The radiographic report review (n=486) determined that 400 (80%) patients had a single calcific deposit, and the most common location of calcifications was the supraspinatus tendon (63.2%), followed by the infraspinatus (18.6%) and the subscapularis (11.1%). There was a slight difference in the mean size of the calcifications between the UGB group (15.4±7 mm) and the SAI group (13.7±8 mm). No difference was found between the 2 patients who underwent surgery after UGB (14.5±8 mm.) and the nonoperative patients (15.4±7mm). However, in the SAI group, patients who underwent surgery had larger calcifications (16.7±5 mm) than those who did not (14.6±8 mm). Additionally, calcifications measuring over 15 mm and 20 mm had a higher percentage of eventual surgical management (7.5% and 8.6%, respectively) than the overall SAI group (6%) (Table 3).
Conclusions:
The results indicate that patients who underwent UGB had a lower likelihood of requiring surgery compared to those initially treated with SAI (3.7 % vs. 6.01%; odds ratio: 0.60). It was observed that 11 patients received both UGB and SAI procedures, and among these patients, 2 underwent surgery. There was a tendency between more previous SAI procedures and a higher percentage of surgical procedures.

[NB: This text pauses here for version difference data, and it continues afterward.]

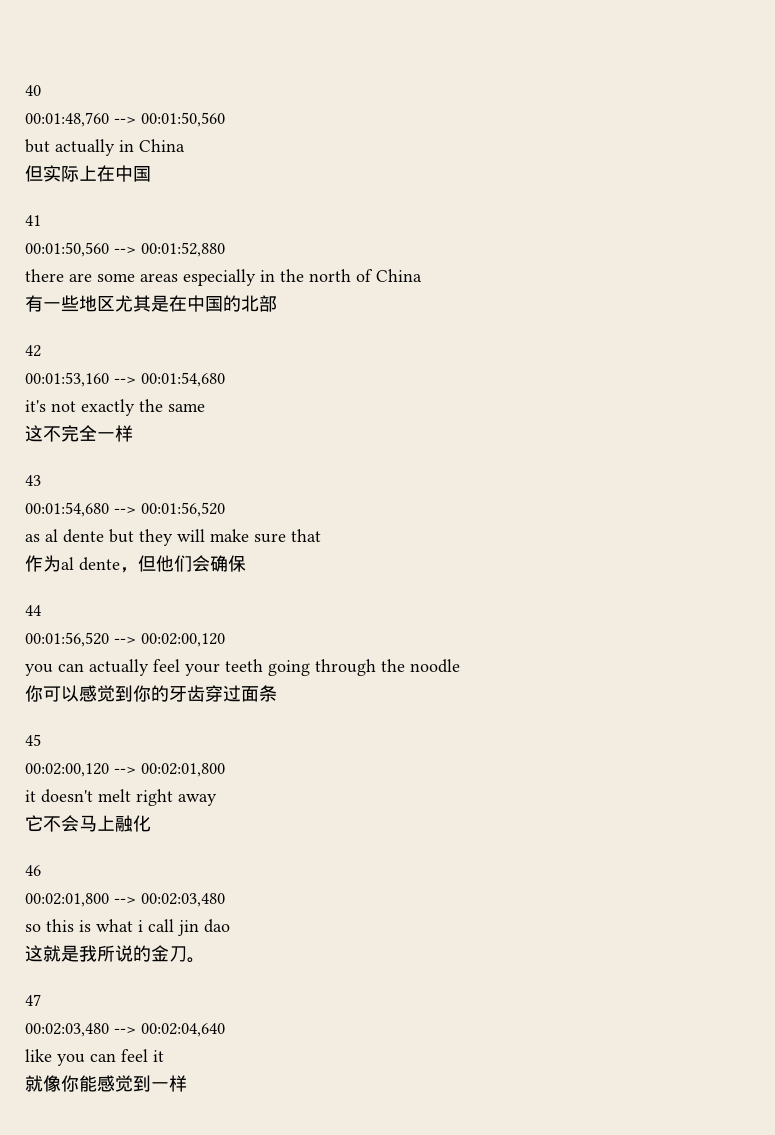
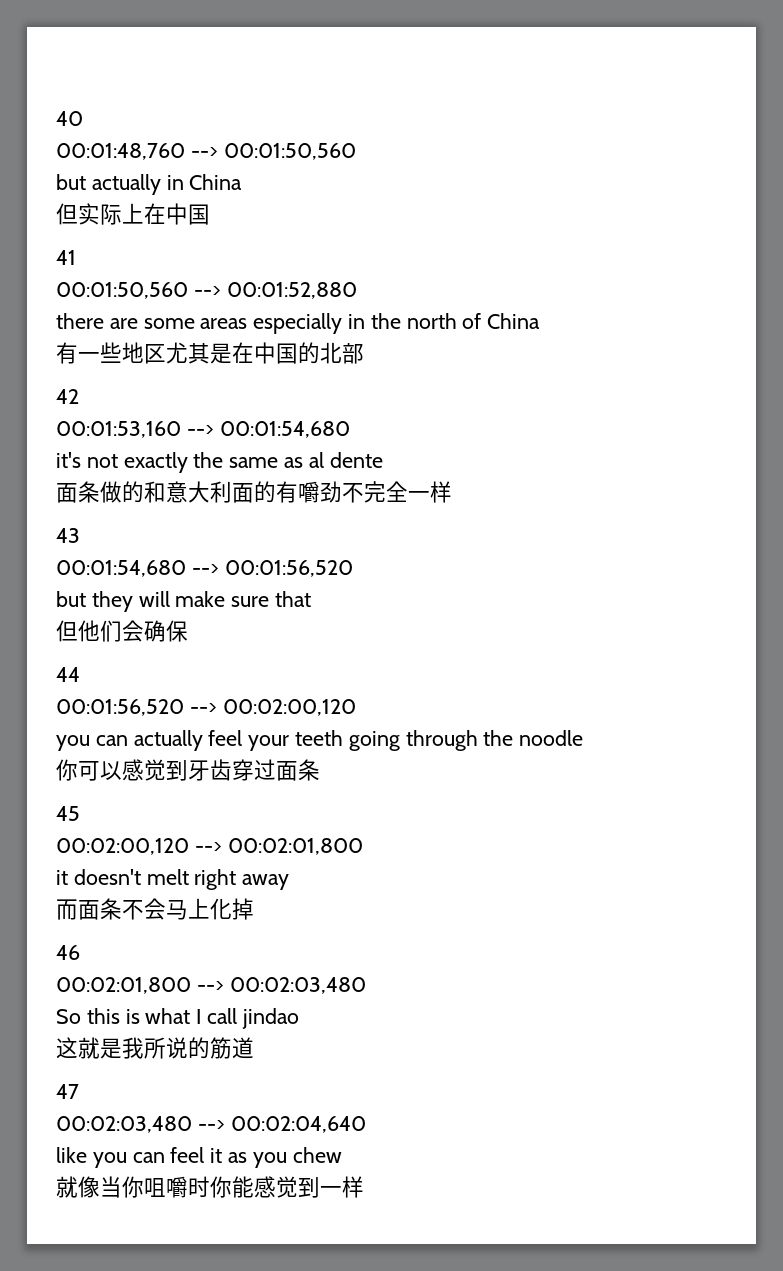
[25,425,43,442] // 这 -> [284,452,383,468] [56,481,342,503] as al dente // 面条做的和意大利面的有嚼劲
[25,529,104,543] as al dente -> (353, 568) none
[25,555,138,573] 作为al dente， -> (312, 599) none
[133,685,169,702] 你的 -> (188, 770) none
[25,815,43,832] 它 -> [56,898,122,920] 而面条
[115,815,133,832] 融 -> (210, 908) none
(151, 823) none -> [232,898,254,920] 掉
[25,924,41,932] so -> [56,1009,81,1024] So
[138,919,230,936] i call jin dao -> [196,1008,299,1029] I call jindao
[151,945,205,963] 金刀。 -> [210,1037,254,1059] 筋道
(164, 1056) none -> [228,1147,342,1168] as you chew
(61, 1083) none -> [100,1176,210,1198] 当你咀嚼时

The most commonly involved tendon was the supraspinatus (63%), followed by the infraspinatus (19%) and subscapularis (11%), which aligns with past epidemiologic series. In the UGB group, there were no differences in mean calcification size between patients undergoing operative and nonoperative treatment, which may be attributed to the small number (n=2) of patients who underwent surgery. In the SAI group, there was a higher percentage of patients requiring surgery for calcifications larger than 15 mm and 20 mm in this group.
In our series, patients undergoing UGB demonstrated a lower relative risk of being treated with a surgical procedure for treating RCCT compared with SAI procedures. The surgery rate in patients with RCCT is influenced by factors such as age, sex, and the number of previous procedures.